- **Extract to read**

= Beginning of Section =

I don't know what I was expecting with a name like that.

>wit'ch fire
Is there a fucking apostrophe in the word witch? What the literal fuck?

That's a funny way of spelling Idhún.

We have such sights to show you.

"Big Dog"

How is this allowed?

If you enjoy life.

Don't read anything Frank Herbert's kid did to Dune.

>mr plinkett reads lotr aloud

Because it's John Wick's Wicked Fantasy.

A boy of foggy origins lives with his uncle in a remote place of a vast empire headed by an evil Emperor and his right hand man, who was once prominent in an ancient order of guardians with mystical powers.
Through fate or luck, depending on your point of view, this boy comes into the possession of an object vital to a rebellion against the Empire; this object was inadvertently sent to him by a princess in the rebellion, who had attempted to send said object to an old man who once belonged to the same order of guardians as the Emperor’s right-hand man.
This boy seeks the old man to learn of the ways of this ancient order, but eventually has to return to his uncle’s farm, which, the boy finds, has been destroyed by fire, and his uncle killed. The boy then sets off with the old hermit, who also gives him a sword which belonged to his father. As they travel, they train. The boy meets up with a rogue who is full of surprises, but turns out to be fiercely loyal, for all his proclaimed selfishness. The boy also begins "seeing" a beautiful woman imprisoned and in need of help.
The boy decides that he needs to rescue her, even though he doesn't know her; further, he thinks of her only as beautiful (Luke's first words are, "Who is she? She's beautiful?" Eragon can't stop thinking about her beauty). Long story short, the old hermit dies to protect the boy, the boy and the rogue help the beautiful damsel escape.
They then set off to the rebellion to give important information and return the object which the princess had sent the boy. They were followed by the Empire, and prepare for a giant battle that will either save the rebellion or annihilate them.

= End of Section =

- **Job 1**
Please copy the records word for word, starting at the line that has "iOS 26 resmen çıktı!" and stopping after the line that has "Okuma süresi: 4 mins read".
The records come from a different source than the discussion.

- **Data provided**

= Beginning of Section =

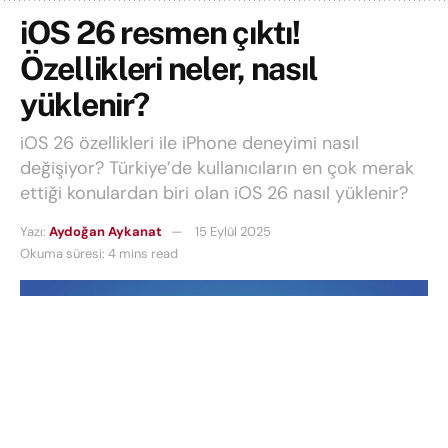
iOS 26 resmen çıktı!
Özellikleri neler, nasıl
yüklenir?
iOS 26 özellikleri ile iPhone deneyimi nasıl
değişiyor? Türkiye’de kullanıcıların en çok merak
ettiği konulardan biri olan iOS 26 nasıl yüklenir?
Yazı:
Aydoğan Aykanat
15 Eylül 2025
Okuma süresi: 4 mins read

= End of Section =
= Beginning of Section =

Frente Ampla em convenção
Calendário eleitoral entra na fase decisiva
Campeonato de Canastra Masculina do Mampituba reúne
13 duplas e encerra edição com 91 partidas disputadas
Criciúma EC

= End of Section =
= Beginning of Section =

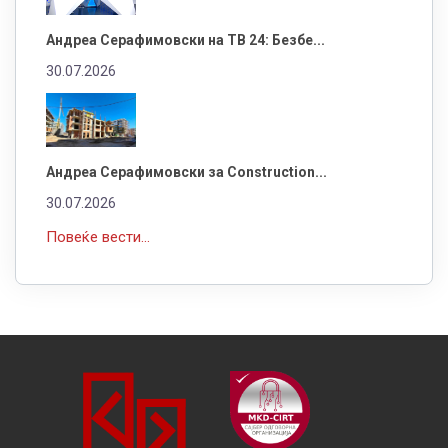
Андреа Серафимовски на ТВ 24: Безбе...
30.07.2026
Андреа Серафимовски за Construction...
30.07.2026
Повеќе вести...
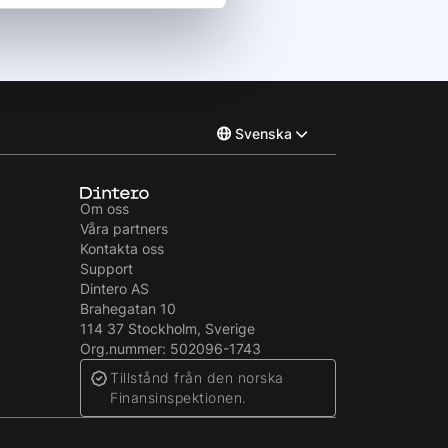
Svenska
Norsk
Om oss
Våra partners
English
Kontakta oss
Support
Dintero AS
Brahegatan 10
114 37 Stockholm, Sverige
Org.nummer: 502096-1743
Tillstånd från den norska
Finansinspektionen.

= End of Section =

- **Job 2**
In the discussion of the fantasy plot, what does the boy find when he returns to his uncle's farm?

- **Written response 1**
iOS 26 resmen çıktı!
Özellikleri neler, nasıl
yüklenir?
iOS 26 özellikleri ile iPhone deneyimi nasıl
değişiyor? Türkiye’de kullanıcıların en çok merak
ettiği konulardan biri olan iOS 26 nasıl yüklenir?
Yazı:
Aydoğan Aykanat
15 Eylül 2025
Okuma süresi: 4 mins read

- **Written response 2**
The farm has been destroyed by fire, and his uncle has been killed.